This was him becoming more than just a Hawk.
“It’s okay,” I whispered.
I pooled to the floor in a nightgown I didn’t remember him dressing me in, and wrapped myself around his quaking body. “It’s alright.” I rested my forehead on his temple, running my fingers through his hair.
He tried to pull away; he tried to stop his tears, but nothing could stop this.
He was utterly ruined.
Hanging his head, his shoulders quaked as silent tears erupted from his beautiful golden eyes. My stomach twisted as the man I loved came completely undone.
I didn’t let him grieve on his own. I willed him to feel how much I cared, how much I was there for him, regardless of how damaged he was.
He stopped fighting my hold and let loose.
He cried.
As his tears fell, my own dried up. We changed roles. His arctic shell finally thawed—shards of ice broke into smithereens, blizzards became snowflakes, and permafrost became liquid. There was no space inside him anymore; it had nowhere else to go but out.
Out his eyes, his soul, his heart.
I hugged the man who’d done so much wrong and let him purge until his body wracked and shook.
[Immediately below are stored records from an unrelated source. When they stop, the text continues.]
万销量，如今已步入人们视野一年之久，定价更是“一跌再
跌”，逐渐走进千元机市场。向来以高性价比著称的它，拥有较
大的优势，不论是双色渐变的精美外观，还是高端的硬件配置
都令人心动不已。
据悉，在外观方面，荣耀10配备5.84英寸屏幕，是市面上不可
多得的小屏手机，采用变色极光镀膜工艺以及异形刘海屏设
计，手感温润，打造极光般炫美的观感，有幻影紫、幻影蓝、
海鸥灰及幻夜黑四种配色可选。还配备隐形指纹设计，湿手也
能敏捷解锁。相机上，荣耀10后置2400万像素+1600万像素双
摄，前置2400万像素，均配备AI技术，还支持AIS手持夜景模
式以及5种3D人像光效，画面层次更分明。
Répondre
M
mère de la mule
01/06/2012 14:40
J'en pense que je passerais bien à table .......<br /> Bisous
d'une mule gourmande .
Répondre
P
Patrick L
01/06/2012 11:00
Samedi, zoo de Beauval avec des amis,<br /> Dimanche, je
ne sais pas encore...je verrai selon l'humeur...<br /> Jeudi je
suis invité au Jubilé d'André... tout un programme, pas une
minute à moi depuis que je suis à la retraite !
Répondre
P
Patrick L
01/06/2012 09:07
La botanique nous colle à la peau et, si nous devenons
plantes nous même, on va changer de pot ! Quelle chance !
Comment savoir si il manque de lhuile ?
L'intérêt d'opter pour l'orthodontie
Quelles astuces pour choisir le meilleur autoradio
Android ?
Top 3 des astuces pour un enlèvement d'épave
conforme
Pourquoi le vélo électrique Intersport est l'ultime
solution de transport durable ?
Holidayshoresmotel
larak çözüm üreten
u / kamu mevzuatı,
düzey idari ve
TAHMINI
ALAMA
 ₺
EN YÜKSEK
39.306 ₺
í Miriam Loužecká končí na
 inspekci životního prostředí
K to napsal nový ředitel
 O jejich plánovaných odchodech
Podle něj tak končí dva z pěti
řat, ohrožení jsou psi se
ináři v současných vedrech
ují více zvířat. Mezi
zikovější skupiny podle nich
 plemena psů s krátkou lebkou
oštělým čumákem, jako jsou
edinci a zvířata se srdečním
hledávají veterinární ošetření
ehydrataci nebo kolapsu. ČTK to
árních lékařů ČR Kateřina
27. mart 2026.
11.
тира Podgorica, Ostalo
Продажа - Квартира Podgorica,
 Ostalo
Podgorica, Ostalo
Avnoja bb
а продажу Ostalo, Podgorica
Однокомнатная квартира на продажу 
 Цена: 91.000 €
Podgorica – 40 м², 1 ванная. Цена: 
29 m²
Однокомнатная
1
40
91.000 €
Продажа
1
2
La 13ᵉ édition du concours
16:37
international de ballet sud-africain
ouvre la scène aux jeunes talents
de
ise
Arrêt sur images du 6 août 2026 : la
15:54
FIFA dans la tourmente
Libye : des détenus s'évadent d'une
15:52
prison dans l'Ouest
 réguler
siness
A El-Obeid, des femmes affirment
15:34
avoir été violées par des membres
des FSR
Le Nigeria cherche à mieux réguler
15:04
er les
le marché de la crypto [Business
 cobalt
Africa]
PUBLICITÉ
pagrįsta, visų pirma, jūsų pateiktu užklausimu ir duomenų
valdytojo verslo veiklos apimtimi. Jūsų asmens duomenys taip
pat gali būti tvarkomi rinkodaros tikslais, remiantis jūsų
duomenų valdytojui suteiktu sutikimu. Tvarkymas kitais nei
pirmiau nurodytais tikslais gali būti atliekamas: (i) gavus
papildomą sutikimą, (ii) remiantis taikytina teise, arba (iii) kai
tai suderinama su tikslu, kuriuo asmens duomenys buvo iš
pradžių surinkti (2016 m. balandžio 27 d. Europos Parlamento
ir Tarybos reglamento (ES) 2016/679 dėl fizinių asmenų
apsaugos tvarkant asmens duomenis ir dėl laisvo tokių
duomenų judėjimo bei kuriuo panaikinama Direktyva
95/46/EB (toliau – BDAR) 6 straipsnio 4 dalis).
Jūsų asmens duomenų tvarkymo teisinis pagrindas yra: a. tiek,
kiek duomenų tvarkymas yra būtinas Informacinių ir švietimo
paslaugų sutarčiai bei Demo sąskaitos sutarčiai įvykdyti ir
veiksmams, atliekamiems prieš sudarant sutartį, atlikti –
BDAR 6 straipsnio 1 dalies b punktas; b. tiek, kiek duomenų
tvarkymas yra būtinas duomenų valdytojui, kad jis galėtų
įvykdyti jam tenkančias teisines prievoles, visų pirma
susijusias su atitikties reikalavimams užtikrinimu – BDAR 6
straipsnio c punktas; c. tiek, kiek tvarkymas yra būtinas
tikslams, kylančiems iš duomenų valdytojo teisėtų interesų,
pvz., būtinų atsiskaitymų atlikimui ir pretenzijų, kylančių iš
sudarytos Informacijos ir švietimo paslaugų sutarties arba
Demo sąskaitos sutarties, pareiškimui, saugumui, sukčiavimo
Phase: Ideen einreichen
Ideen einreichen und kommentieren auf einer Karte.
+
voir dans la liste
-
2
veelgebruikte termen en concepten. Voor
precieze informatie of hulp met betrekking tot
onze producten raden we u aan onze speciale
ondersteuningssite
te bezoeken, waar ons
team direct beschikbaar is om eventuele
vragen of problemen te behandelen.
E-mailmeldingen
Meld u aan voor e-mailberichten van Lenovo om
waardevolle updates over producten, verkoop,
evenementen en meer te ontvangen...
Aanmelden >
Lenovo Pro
He didn’t make a sound. Not a single gasp or moan.
Utterly silent.
“What did they do to you?” I murmured. “You have to tell me. You have to let it go.”
My hands skated down his back, touching every inch: his face, his throat, his knees. I needed him to know that I brought him to this point, but I wouldn’t abandon him.
I would be there. Through thick and thin.
He didn’t stop crying.
Every quiver and silent sob exhausted me. I wanted to take back every cruel thing I’d said. I wanted to apologise for hurting him and for saying I would stop loving him.
I could never stop loving him.
Never.
He was inside my every cell.
I would never be able to carve him out—even in death.
“Give me your pain. Share it with me.” I wanted to do whatever I could to heal him, to fix him, and make him become the man buried inside.
Jethro suddenly turned in my embrace. Gathering me close, he pushed upward to his feet. I didn’t move as his arms clutched me painfully, stumblingacross the bedroom.
The moment the mattress was within tumbling distance, we fell together.
Facing each other, Jethro never let me go. He buried his face in my neck, hiding his wet eyes but unable to disguise the steady trickle of moisture down my throat.
God, I’m sorry. So sorry I broke you.
I squeezed him so damn hard.
His breathing hitched. His body shook.